Copy each line of the data that includes the word "finibus".

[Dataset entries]
..........

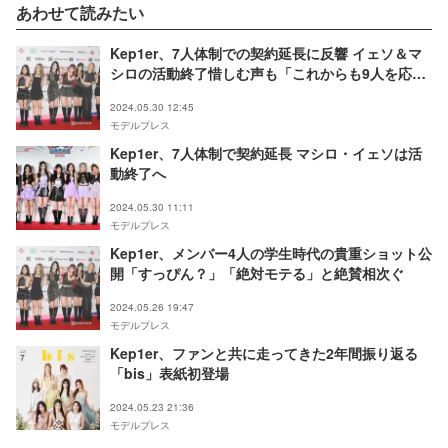
あわせて読みたい
Kep1er、7人体制での契約延長に反響 イェソ＆マ
シロの活動終了惜しむ声も「これからも9人を応援
します」「イェシロ抜けるの悲しい」
2024.05.30 12:45
モデルプレス
Kep1er、7人体制で契約延長 マシロ・イェソは活
動終了へ
2024.05.30 11:11
モデルプレス
Kep1er、メンバー4人の学生時代の貴重ショット公
開「すっぴん？」「絶対モテる」と絶賛相次ぐ
2024.05.26 19:47
モデルプレス
Kep1er、ファンと共に走ってきた2年間振り返る
「bis」表紙初登場
2024.05.23 21:36
モデルプレス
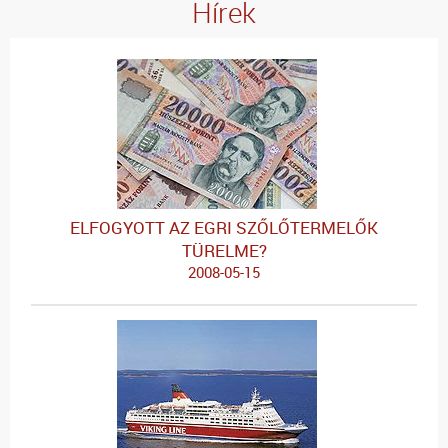
Hírek
ELFOGYOTT AZ EGRI SZŐLŐTERMELŐK
TÜRELME?
2008-05-15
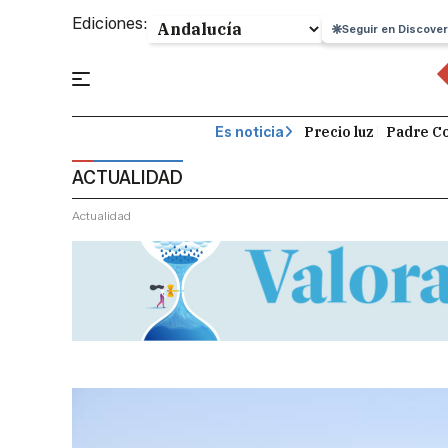
Ediciones:
Seguir en Discover
Precio luz
Padre Co
Es noticia
ACTUALIDAD
Actualidad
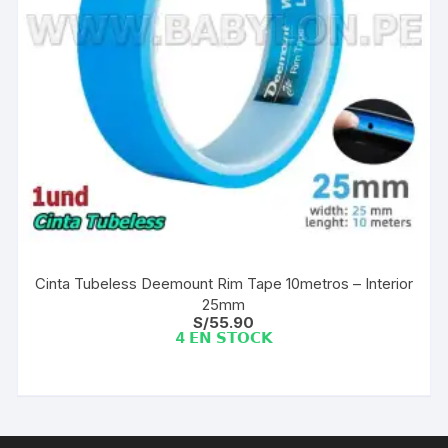
Cinta Tubeless Deemount Rim Tape 10metros – Interior
25mm
S/
55.90
4 𝗘𝗡 𝗦𝗧𝗢𝗖𝗞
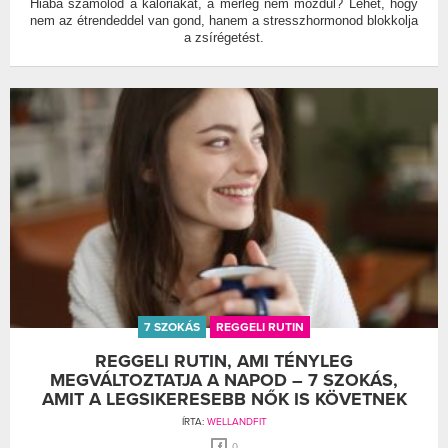
Hiába számolod a kalóriákat, a mérleg nem mozdul? Lehet, hogy
nem az étrendeddel van gond, hanem a stresszhormonod blokkolja
a zsírégetést.
7 SZOKÁS
REGGELI RUTIN
REGGELI RUTIN, AMI TÉNYLEG
MEGVÁLTOZTATJA A NAPOD – 7 SZOKÁS,
AMIT A LEGSIKERESEBB NŐK IS KÖVETNEK
ÍRTA:
WELLANDFIT
0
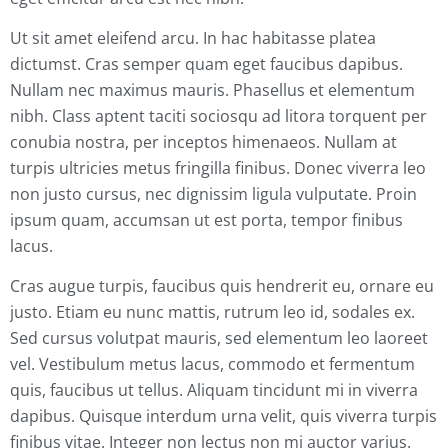
Ut sit amet eleifend arcu. In hac habitasse platea
dictumst. Cras semper quam eget faucibus dapibus.
Nullam nec maximus mauris. Phasellus et elementum
nibh. Class aptent taciti sociosqu ad litora torquent per
conubia nostra, per inceptos himenaeos. Nullam at
turpis ultricies metus fringilla finibus. Donec viverra leo
non justo cursus, nec dignissim ligula vulputate. Proin
ipsum quam, accumsan ut est porta, tempor finibus
lacus.
Cras augue turpis, faucibus quis hendrerit eu, ornare eu
justo. Etiam eu nunc mattis, rutrum leo id, sodales ex.
Sed cursus volutpat mauris, sed elementum leo laoreet
vel. Vestibulum metus lacus, commodo et fermentum
quis, faucibus ut tellus. Aliquam tincidunt mi in viverra
dapibus. Quisque interdum urna velit, quis viverra turpis
finibus vitae. Integer non lectus non mi auctor varius.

..........

### Solution for this exercise
turpis ultricies metus fringilla finibus. Donec viverra leo
ipsum quam, accumsan ut est porta, tempor finibus
finibus vitae. Integer non lectus non mi auctor varius.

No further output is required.